Sonntag, 10. Juli 2011

Durchgeknallt

Was ist eigentlich los? Auf der Titelseite der Süddeutschen Zeitung war dieses Wochenende an bester Stelle ein völlig ernst gemeinter Kommentar zu lesen, die Jungs sollten wieder mit Kriegsspielzeug umgehen lernen, damit sie aus ihrer Verlierer-Position herauskommen. Knallen jetzt sogar als seriös bekannte Blätter durch? ip


Arno Gruen zitiert in seinem Buch "Der Fremde in uns" eine Studie der amerikanischen Armee

Im zweiten Weltkrieg haben nur 15 bis 20% der amerikanischen Soldaten während des Gefechts ihre Waffen benutzt. Ähnliche Hinweise gibt es über das Verhalten im amerikanischen Bürgerkrieg. F. A. Lord (1976) berichtete, dass nach der Schlacht von Gettysburg (1863) 27574 Gewehre eingesammelt wurden, von denen 90% geladen waren. 12000 hatte man mehr als einmal geladen, ohne zuvor einen Schuss abzugeben, 6000 davon waren mit 3-4 Kugelladungen verstopft. Warum, so fragte sich Lord, luden mindestens 12000 Soldaten ihre Flinten falsch? Marshall schreibt: "Das normale und gesunde Individuum hat einen so großen inneren und meistens unerkannten Widerstand, einen anderen Menschen zu töten, dass es einem anderen nicht aus eigenem Willen heraus das Leben nehmen würde".

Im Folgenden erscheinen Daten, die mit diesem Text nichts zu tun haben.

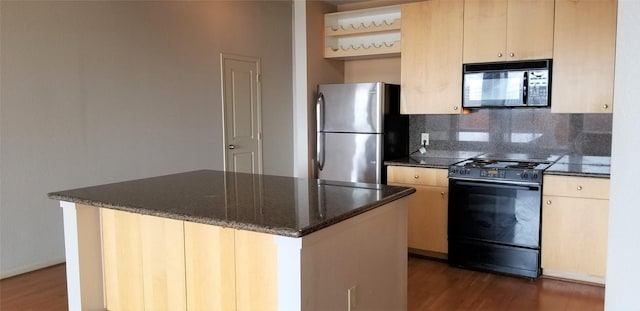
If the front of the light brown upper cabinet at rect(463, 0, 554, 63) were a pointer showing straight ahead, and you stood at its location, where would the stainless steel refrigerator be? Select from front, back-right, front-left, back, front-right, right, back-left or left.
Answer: right

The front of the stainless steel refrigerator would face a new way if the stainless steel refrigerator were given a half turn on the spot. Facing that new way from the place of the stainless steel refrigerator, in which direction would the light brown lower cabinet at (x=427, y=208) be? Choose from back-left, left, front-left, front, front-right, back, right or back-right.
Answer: right

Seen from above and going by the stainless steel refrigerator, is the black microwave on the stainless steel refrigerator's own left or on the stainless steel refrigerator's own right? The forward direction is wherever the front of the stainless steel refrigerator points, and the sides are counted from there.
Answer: on the stainless steel refrigerator's own left

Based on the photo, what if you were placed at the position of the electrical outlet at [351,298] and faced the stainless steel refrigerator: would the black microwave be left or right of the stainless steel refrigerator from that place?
right

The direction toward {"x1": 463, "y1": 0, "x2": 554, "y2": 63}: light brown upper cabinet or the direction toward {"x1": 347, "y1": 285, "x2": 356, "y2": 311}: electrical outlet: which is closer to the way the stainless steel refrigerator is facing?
the electrical outlet

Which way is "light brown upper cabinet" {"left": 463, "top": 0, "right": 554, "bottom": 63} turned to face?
toward the camera

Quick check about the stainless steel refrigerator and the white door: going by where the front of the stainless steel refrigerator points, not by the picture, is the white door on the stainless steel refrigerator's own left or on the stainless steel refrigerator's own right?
on the stainless steel refrigerator's own right

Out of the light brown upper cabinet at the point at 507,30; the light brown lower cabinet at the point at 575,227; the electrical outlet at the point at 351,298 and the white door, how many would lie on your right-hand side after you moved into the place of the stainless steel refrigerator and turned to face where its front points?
1

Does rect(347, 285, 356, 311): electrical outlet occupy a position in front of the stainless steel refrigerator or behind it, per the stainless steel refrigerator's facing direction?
in front

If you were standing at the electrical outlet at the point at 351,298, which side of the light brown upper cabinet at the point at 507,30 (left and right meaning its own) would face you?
front

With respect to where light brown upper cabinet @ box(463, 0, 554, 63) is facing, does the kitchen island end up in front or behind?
in front

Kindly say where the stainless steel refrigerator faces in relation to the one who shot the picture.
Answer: facing the viewer and to the left of the viewer

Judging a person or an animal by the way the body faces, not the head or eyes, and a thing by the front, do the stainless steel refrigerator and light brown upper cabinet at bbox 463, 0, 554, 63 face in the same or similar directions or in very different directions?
same or similar directions

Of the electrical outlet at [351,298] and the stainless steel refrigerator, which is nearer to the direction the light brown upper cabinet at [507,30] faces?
the electrical outlet

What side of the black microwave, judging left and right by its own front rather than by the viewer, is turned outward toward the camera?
front
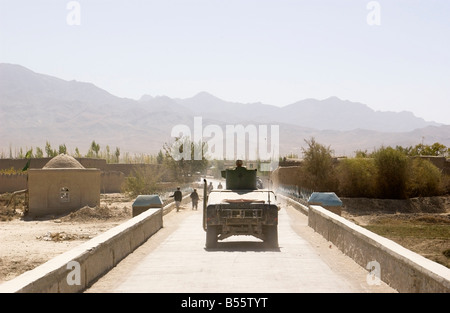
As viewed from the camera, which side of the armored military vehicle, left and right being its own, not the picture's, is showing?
back

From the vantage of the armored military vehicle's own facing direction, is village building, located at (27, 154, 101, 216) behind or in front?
in front
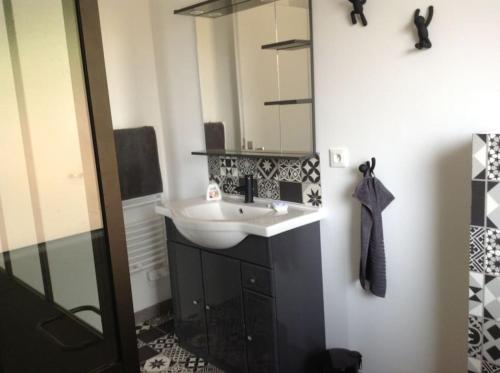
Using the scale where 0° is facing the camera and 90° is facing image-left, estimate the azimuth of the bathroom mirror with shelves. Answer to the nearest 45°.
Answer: approximately 45°

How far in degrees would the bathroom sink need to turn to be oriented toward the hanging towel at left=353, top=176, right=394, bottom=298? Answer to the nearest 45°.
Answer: approximately 135° to its left

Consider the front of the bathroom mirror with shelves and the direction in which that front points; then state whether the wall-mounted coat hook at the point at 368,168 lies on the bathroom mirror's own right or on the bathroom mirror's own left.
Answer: on the bathroom mirror's own left

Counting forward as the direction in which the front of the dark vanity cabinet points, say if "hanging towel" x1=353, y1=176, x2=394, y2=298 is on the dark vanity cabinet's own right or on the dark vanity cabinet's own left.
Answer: on the dark vanity cabinet's own left
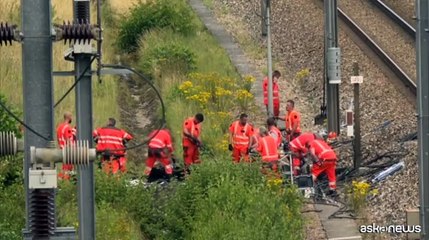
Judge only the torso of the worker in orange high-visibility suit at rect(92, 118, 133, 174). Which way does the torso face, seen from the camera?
away from the camera

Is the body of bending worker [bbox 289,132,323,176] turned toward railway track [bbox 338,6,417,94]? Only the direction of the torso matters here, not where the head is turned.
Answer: no

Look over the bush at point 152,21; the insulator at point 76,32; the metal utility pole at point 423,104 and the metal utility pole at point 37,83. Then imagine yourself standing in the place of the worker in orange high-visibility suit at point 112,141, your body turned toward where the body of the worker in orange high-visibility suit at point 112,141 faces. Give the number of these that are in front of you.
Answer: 1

Das änderte sich jedoch, nachdem die US-Armee mit einem neuen Trainingsprogramm für ihre Soldaten begann. Im Koreakrieg schossen noch 55% der Soldaten auf den Feind, im Vietnamkrieg waren es schon 90%.

In ihrem täglichen Drill wurden die Soldaten gezielt desensitiviert. Man ließ sie beim Marschieren und anderen körperlichen Übungen blutrünstige Parolen schreien wie "Kill! Kill! Kill!". In so genanntem "operative conditioning" wurde das Schießen im Reflex trainiert. Das Ziel glich einer menschlichen Gestalt. Außerdem sorgte man dafür, dass sich der einzelne Soldat von seiner Gruppe für akkurates Schießen bestätigt fühlte. So wurde das Schießen zum automatischen Akt, was sich in einem Anstieg der Schießbereitschaft von 20 auf 90% äußerte.